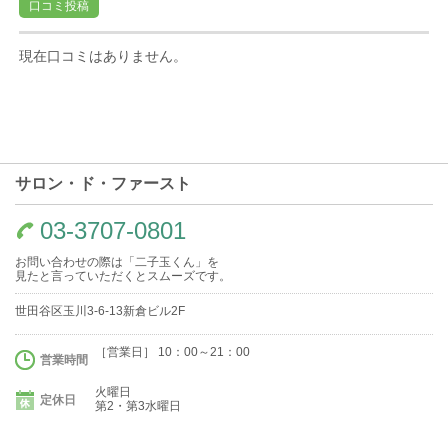
口コミ投稿
現在口コミはありません。
サロン・ド・ファースト
03-3707-0801
お問い合わせの際は「二子玉くん」を
見たと言っていただくとスムーズです。
世田谷区玉川3-6-13新倉ビル2F
［営業日］ 10：00～21：00
営業時間
火曜日
定休日
第2・第3水曜日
-*-
Please make an exact copy of the lines from the one holding "見たと言っていただくとスムーズです。" through the final line of the records above, nothing more.

*Response*
見たと言っていただくとスムーズです。
世田谷区玉川3-6-13新倉ビル2F
［営業日］ 10：00～21：00
営業時間
火曜日
定休日
第2・第3水曜日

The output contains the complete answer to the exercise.